**What is expected**
Leaving the pictures out, print the lines from the first line of the listing through the line containing "Flexa - Houten pizza", exactly as they read, and no others.

───── Working data

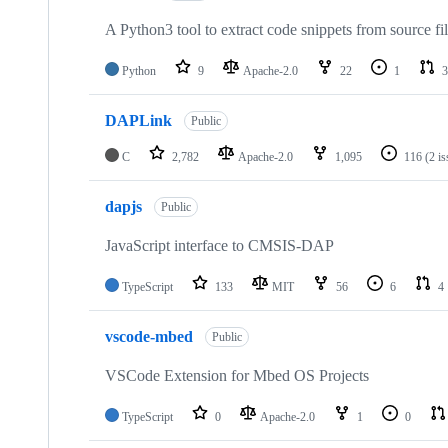
A Python3 tool to extract code snippets from source fi
Python
9
Apache-2.0
22
1
3
DAPLink
Public
C
2,782
Apache-2.0
1,095
116
(2 i
dapjs
Public
JavaScript interface to CMSIS-DAP
TypeScript
133
MIT
56
6
4
vscode-mbed
Public
VSCode Extension for Mbed OS Projects
TypeScript
0
Apache-2.0
1
0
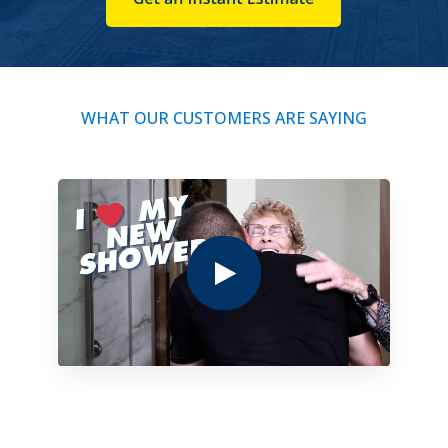
WHAT OUR CUSTOMERS ARE SAYING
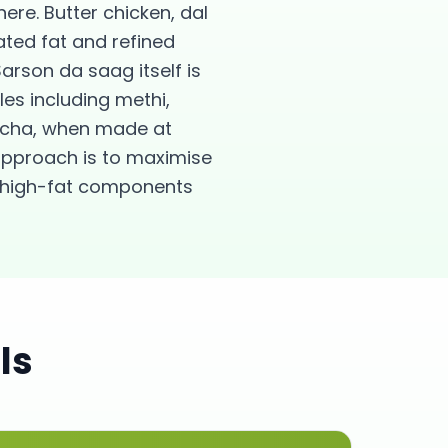
ere. Butter chicken, dal
ated fat and refined
arson da saag itself is
es including methi,
kulcha, when made at
approach is to maximise
, high-fat components
ls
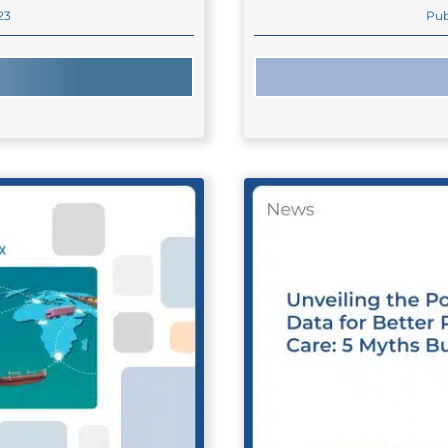
23
Pub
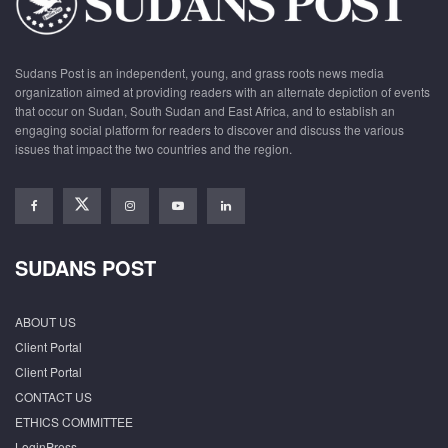
Sudans Post is an independent, young, and grass roots news media
organization aimed at providing readers with an alternate depiction of events
that occur on Sudan, South Sudan and East Africa, and to establish an
engaging social platform for readers to discover and discuss the various
issues that impact the two countries and the region.
SUDANS POST
ABOUT US
Client Portal
Client Portal
CONTACT US
ETHICS COMMITTEE
LoginPress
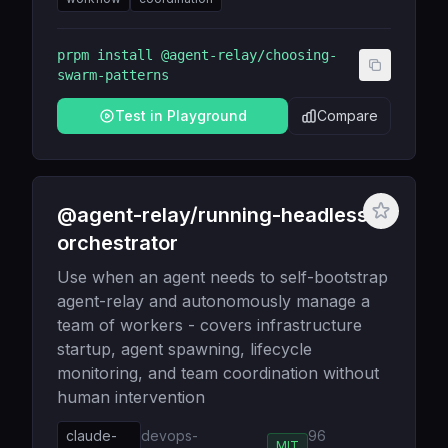
prpm install
@agent-relay/choosing-
swarm-patterns
Test in Playground
Compare
@agent-relay/running-headless-
orchestrator
Use when an agent needs to self-bootstrap
agent-relay and autonomously manage a
team of workers - covers infrastructure
startup, agent spawning, lifecycle
monitoring, and team coordination without
human intervention
claude-
devops-
96
MIT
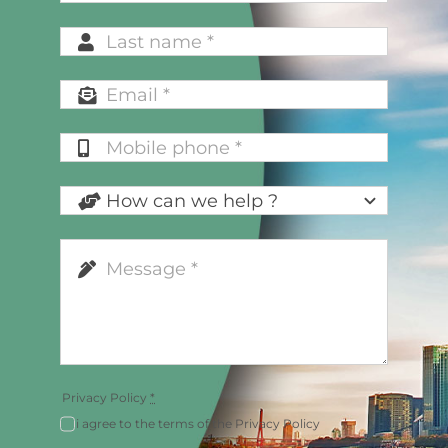
Privacy Policy
*
i agree to the terms of the Privacy Policy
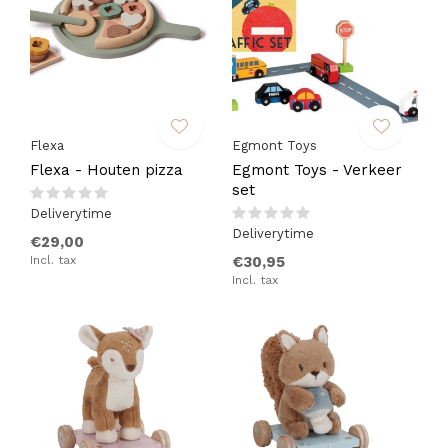
Flexa
Egmont Toys
Flexa - Houten pizza
Egmont Toys - Verkeer
set
Deliverytime
Deliverytime
€29,00
Incl. tax
€30,95
Incl. tax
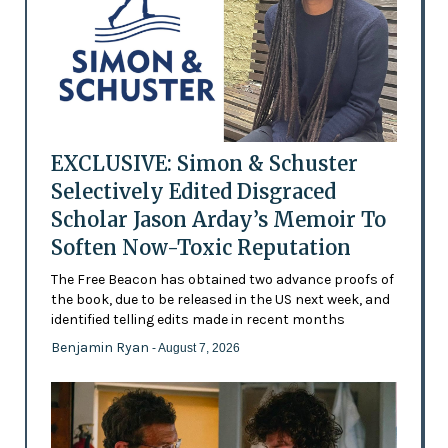
EXCLUSIVE: Simon & Schuster
Selectively Edited Disgraced
Scholar Jason Arday’s Memoir To
Soften Now-Toxic Reputation
The Free Beacon has obtained two advance proofs of
the book, due to be released in the US next week, and
identified telling edits made in recent months
Benjamin Ryan
- August 7, 2026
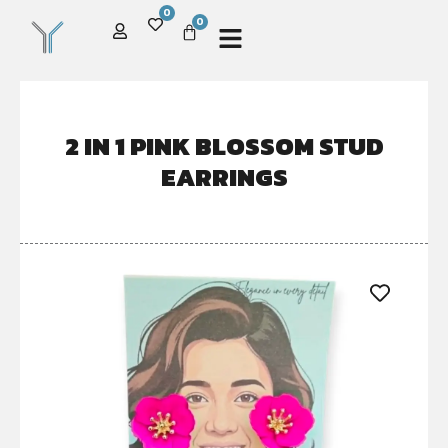
0
0
2 IN 1 PINK BLOSSOM STUD
EARRINGS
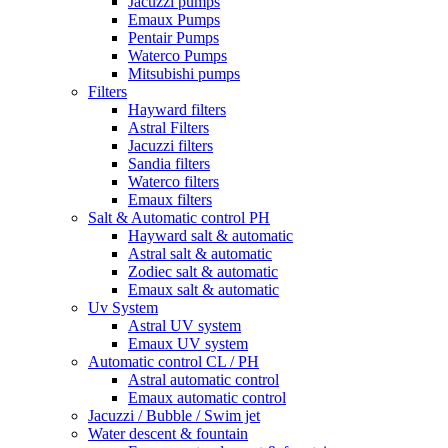
Jacuzzi pumps
Emaux Pumps
Pentair Pumps
Waterco Pumps
Mitsubishi pumps
Filters
Hayward filters
Astral Filters
Jacuzzi filters
Sandia filters
Waterco filters
Emaux filters
Salt & Automatic control PH
Hayward salt & automatic
Astral salt & automatic
Zodiec salt & automatic
Emaux salt & automatic
Uv System
Astral UV system
Emaux UV system
Automatic control CL / PH
Astral automatic control
Emaux automatic control
Jacuzzi / Bubble / Swim jet
Water descent & fountain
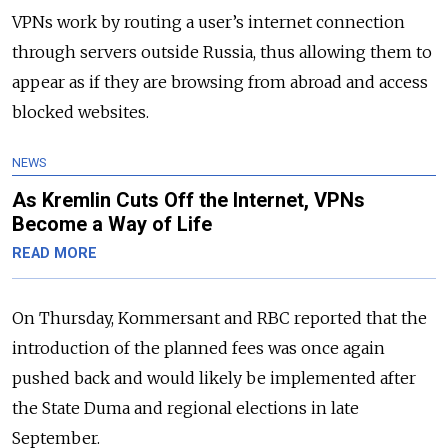
VPNs work by routing a user’s internet connection
through servers outside Russia, thus allowing them to
appear as if they are browsing from abroad and access
blocked websites.
NEWS
As Kremlin Cuts Off the Internet, VPNs
Become a Way of Life
READ MORE
On Thursday, Kommersant and RBC reported that the
introduction of the planned fees was once again
pushed back and would likely be implemented after
the State Duma and regional elections in late
September.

──────────

**Solution to the exercise**
A Python3 tool to extract code snippets from source fi
Python
9
Apache-2.0
22
1
3
DAPLink
Public
C
2,782
Apache-2.0
1,095
116
(2 i
dapjs
Public
JavaScript interface to CMSIS-DAP
TypeScript
133
MIT
56
6
4
vscode-mbed
Public
VSCode Extension for Mbed OS Projects
TypeScript
0
Apache-2.0
1
0
WHAT OUR CUSTOMERS ARE SAYING
ere. Butter chicken, dal
ated fat and refined
arson da saag itself is
es including methi,
kulcha, when made at
approach is to maximise
, high-fat components
ls
23
Pub
Sudans Post is an independent, young, and grass roots news media
organization aimed at providing readers with an alternate depiction of events
that occur on Sudan, South Sudan and East Africa, and to establish an
engaging social platform for readers to discover and discuss the various
issues that impact the two countries and the region.
SUDANS POST
ABOUT US
Client Portal
Client Portal
CONTACT US
ETHICS COMMITTEE
LoginPress
prpm install
@agent-relay/choosing-
swarm-patterns
Test in Playground
Compare
@agent-relay/running-headless-
orchestrator
Use when an agent needs to self-bootstrap
agent-relay and autonomously manage a
team of workers - covers infrastructure
startup, agent spawning, lifecycle
monitoring, and team coordination without
human intervention
claude-
devops-
96
MIT
Privacy Policy
*
i agree to the terms of the Privacy Policy
Flexa
Egmont Toys
Flexa - Houten pizza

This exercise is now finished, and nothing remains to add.